Empezamos a cansarnos de la
gubernamentabilidad historicista, que justifica sus acciones en el
pasado, llámese “tierra arrasada” o “herencia recibida”. Al
Sr. Macri no le toleramos ni una sola vez que justificara en la
década previa sus dislates. No creo que sea el momento de cambiar de
criterio.
Es imposible historiar el presente sin
haberlo abandonado previamente. Dentro de treinta años alguien se
atreverá a trazar el cuadro de los procesos por los que atravesamos
en este primer quinto de siglo y habrá querellas sobre cómo
entender las palabras y los números que surjan de los archivos
(antes polvorientos, hoy luminiscentes).
Lo que nos importa no es el pasado que
fue (irremediablemente) sino el futuro: ¿cómo llegaremos al final
de la década del 20, qué hipótesis podemos formular para el lugar
en el mundo de nuestra descendencia? ¿Tiene Argentina algún destino
diferente de la decadencia?
Parte de mi familia se ha abocado a la
gestión de nacionalidades dobles, adecuadas para una huida
intempestiva, lo que no parece ser un buen augurio. Sé de artistas
(cuya decisión no apruebo) que ya han abrazado la bandera paraguaya.
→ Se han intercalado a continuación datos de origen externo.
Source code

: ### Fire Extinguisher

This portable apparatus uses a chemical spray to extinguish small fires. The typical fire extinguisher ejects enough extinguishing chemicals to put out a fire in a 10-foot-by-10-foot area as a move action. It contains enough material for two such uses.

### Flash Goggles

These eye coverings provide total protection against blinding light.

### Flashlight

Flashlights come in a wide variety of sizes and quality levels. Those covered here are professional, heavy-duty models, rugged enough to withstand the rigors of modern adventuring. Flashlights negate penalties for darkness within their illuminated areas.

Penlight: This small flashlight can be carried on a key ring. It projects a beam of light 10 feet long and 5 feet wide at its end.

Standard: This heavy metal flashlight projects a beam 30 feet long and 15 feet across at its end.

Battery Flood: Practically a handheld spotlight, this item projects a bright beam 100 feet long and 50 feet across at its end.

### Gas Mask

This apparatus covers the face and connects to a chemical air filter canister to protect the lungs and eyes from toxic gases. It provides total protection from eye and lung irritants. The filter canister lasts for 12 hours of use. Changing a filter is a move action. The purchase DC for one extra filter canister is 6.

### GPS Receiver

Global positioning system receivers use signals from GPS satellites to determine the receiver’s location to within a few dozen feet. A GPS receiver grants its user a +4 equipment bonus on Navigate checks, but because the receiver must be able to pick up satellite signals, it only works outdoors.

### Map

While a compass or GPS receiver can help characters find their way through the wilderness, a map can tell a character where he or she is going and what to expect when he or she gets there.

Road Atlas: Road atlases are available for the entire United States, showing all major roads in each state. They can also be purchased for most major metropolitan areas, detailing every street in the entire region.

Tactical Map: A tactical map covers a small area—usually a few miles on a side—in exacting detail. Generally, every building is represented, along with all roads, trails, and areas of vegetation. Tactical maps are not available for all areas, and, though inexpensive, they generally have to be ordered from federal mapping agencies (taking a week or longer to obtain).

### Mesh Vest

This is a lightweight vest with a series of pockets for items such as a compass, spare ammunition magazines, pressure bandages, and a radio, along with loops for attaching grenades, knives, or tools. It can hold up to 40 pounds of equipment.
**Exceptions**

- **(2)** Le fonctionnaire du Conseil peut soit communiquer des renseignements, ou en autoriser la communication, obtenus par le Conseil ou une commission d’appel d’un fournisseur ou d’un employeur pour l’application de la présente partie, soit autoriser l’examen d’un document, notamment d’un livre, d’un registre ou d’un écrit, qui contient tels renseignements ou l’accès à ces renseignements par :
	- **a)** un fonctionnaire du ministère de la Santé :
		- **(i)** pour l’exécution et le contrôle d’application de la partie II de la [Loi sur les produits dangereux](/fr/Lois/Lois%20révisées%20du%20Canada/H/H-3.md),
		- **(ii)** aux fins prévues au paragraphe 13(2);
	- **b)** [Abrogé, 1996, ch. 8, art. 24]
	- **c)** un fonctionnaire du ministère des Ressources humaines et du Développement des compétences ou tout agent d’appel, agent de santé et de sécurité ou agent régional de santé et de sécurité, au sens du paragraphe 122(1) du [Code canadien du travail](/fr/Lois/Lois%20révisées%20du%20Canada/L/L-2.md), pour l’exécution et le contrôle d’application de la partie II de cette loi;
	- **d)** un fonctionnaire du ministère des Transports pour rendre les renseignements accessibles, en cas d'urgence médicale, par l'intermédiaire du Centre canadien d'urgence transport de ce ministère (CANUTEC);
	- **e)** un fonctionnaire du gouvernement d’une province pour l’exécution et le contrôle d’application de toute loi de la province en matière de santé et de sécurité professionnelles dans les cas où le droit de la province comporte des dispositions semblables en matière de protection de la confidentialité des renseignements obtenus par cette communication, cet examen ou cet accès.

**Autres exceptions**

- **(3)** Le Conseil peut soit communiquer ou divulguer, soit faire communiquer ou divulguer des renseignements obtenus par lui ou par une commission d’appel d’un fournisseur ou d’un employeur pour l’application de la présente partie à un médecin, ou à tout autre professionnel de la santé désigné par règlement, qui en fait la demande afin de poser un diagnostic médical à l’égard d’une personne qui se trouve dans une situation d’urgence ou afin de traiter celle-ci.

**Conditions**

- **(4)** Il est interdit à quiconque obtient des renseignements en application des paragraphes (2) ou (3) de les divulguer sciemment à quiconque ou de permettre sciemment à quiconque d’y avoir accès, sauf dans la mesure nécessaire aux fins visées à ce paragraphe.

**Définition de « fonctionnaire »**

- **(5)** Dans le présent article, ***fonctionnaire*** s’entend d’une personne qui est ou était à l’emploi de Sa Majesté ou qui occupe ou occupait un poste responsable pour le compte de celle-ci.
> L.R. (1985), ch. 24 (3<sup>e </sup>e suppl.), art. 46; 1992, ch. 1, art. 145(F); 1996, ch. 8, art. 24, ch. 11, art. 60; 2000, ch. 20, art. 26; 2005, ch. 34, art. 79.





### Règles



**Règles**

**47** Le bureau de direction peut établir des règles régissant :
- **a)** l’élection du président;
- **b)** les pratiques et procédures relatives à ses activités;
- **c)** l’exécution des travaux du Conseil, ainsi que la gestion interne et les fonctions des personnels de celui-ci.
Independientemente de las razones
económicas, que pueden ser comprensibles (más o menos), lo que
alimenta esa fantasía global de vivir en cualquier parte es la
angustia ante la ausencia de un proyecto un poco más concreto que
abstracciones como “justicia”, “solidaridad”, “derechos”,
que son principios tan obvios que no alcanzan para marcar ningún
rumbo de mediano plazo.
Ya sé que la delicadeza de la hora
implica inventos para engañar a los acreedores, pero al margen de
esas opacas negociaciones de las que participo sin algarabía a
través de los portales de noticias, no me molestaría un poco de
futuro, aunque no se trate de la “cornucopia de sentidos” con la
que Beatriz Sarlo definió en su momento a la era alfonsinista.
¿Podemos discutir “una que sepamos todos”?